Rotary drag-caused drilling and completion problems become much more pronounced for wells at deviated angles from the vertical, especially extended reach wells. In addition to the potential for bit whirl problems at the drill bit, the rotary frictional drag generated by the drill string becomes very significant, especially when using heavy weight drill strings in nearly horizonal wellbores. As the wellbore extends further out, the rotary drag on the drill string (or other tubulars in the well) may even preclude rotation, e.g., the rotary force required to overcome the torsional drag exceeds the torsional strength of the drill string causing (twist-off) failure. Since the diameter and weight of a casing/liner string being set is typically larger and heavier than a drill string, the torsional forces needed to rotate the casing or liner can be even greater than that required to rotate a drill string and/or greater than the available rotary torque.
Common drilling and completion methods for overcoming tubular rotary drag either 1) use conventional drill pipe rubbers, or 2) reduce the sliding frictional forces along the string, e.g., by lubrication.
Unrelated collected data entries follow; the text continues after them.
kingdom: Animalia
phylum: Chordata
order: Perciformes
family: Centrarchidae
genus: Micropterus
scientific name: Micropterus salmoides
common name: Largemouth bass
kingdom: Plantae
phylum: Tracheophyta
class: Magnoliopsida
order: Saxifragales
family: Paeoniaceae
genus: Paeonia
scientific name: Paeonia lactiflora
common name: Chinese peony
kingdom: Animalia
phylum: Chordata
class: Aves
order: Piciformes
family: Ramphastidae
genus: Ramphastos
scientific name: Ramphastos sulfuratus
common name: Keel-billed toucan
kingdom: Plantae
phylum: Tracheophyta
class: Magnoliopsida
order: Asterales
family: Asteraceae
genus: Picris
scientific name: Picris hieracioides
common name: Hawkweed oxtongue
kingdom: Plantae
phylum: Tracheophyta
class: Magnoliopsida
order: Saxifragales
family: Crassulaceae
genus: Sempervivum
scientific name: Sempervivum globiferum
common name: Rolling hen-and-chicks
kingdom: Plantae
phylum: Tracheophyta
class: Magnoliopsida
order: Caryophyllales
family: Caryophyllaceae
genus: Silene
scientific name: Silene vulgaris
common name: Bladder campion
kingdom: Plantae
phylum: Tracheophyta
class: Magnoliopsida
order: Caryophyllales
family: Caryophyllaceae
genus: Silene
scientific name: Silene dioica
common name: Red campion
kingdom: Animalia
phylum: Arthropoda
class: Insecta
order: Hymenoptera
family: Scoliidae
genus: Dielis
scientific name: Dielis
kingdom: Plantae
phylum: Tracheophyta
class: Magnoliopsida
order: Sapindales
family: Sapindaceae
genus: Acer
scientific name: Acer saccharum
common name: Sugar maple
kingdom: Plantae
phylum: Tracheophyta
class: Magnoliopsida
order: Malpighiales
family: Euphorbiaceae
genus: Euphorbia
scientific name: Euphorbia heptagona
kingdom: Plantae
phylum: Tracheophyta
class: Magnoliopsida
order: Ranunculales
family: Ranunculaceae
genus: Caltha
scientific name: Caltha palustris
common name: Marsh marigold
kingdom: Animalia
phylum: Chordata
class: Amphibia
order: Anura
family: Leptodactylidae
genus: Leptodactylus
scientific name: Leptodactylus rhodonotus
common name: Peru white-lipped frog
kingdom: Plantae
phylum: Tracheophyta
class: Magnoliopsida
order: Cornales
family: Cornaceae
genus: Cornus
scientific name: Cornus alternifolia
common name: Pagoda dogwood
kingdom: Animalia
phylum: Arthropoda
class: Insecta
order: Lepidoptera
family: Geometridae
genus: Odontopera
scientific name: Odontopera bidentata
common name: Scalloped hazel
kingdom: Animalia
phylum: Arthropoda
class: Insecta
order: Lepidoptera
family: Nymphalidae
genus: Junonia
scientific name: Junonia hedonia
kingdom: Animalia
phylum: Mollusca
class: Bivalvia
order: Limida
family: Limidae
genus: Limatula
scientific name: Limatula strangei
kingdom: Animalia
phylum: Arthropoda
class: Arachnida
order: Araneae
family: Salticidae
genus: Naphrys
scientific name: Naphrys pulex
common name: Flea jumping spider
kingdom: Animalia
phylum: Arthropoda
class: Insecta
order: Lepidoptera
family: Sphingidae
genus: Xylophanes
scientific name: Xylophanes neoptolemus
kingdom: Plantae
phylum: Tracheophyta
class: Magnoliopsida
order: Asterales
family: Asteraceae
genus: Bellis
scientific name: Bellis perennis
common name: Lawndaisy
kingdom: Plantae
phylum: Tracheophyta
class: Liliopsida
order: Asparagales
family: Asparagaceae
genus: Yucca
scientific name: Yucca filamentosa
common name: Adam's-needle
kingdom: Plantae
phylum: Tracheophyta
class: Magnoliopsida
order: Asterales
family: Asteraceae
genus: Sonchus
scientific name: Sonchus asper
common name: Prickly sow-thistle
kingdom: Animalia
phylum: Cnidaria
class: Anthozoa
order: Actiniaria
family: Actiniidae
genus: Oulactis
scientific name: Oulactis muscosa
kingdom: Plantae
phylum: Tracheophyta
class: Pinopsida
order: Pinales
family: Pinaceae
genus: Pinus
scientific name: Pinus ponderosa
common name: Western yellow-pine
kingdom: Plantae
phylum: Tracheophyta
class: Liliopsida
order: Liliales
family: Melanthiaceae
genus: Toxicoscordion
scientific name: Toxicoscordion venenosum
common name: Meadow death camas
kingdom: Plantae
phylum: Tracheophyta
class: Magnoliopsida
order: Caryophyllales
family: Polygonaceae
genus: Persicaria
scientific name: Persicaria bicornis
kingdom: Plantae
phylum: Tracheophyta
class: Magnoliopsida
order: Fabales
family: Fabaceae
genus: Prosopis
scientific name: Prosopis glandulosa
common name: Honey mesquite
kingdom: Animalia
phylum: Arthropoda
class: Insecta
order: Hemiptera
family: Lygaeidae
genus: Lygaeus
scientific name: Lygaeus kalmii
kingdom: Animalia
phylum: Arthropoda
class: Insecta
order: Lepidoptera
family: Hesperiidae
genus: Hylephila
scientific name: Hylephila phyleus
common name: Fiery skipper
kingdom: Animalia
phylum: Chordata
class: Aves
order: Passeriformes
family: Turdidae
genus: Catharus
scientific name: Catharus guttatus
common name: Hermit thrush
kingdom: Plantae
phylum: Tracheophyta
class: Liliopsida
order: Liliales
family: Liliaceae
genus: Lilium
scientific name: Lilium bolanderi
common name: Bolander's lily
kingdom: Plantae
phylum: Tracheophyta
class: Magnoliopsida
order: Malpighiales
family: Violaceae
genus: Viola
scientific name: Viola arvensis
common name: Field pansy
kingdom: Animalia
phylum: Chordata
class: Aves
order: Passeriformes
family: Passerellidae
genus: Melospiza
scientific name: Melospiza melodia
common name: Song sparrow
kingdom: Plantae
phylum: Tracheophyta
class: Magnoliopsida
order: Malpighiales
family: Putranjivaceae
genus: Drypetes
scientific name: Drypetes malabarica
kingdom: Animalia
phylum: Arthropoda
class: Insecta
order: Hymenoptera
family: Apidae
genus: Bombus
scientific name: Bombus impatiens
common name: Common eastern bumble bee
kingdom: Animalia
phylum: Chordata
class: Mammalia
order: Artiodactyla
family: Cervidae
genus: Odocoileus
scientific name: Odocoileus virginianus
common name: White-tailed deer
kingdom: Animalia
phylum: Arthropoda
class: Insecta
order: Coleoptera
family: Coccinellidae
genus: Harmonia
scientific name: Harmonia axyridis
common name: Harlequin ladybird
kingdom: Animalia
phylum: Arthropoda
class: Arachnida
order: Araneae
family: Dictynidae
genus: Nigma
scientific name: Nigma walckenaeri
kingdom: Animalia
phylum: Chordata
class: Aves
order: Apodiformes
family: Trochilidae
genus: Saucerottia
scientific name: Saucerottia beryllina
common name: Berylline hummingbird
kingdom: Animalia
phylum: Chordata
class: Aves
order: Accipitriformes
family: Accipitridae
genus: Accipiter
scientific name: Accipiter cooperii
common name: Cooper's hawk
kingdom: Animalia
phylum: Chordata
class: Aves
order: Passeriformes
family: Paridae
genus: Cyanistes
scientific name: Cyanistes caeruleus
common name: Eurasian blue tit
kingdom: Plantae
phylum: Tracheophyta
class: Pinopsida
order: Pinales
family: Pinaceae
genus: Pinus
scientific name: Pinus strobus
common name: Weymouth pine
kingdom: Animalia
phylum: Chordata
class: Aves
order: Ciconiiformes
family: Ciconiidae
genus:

In the first method, pipe centralizers, standoffs or other means for minimizing pipe/wellbore contact area are attached along the length of the drill string. But for nearly horizontal wellbores, the increased forces at the centralizers or other small contact area devices have the potential for damaging the wellbore and increasing axial drag when the tubulars are slid into the wellbore. This damage potential has generally precluded application of this drag reducing method to typical extended reach wells.
Other frictional reducing methods lubricate or otherwise reduce the coefficient of friction. These lubricating methods are limited in effectiveness since the coefficient of friction cannot be reduced to zero. Other frictional reducing methods include flotation methods and devices such as described in U.S. Pat. Nos. 4,986,361; 5,117,915; and 5,181,571, which are herein incorporated by reference. These prior methods do allow longer deviated boreholes, but as longer deviated boreholes are needed, unacceptable drag problems may still be generated.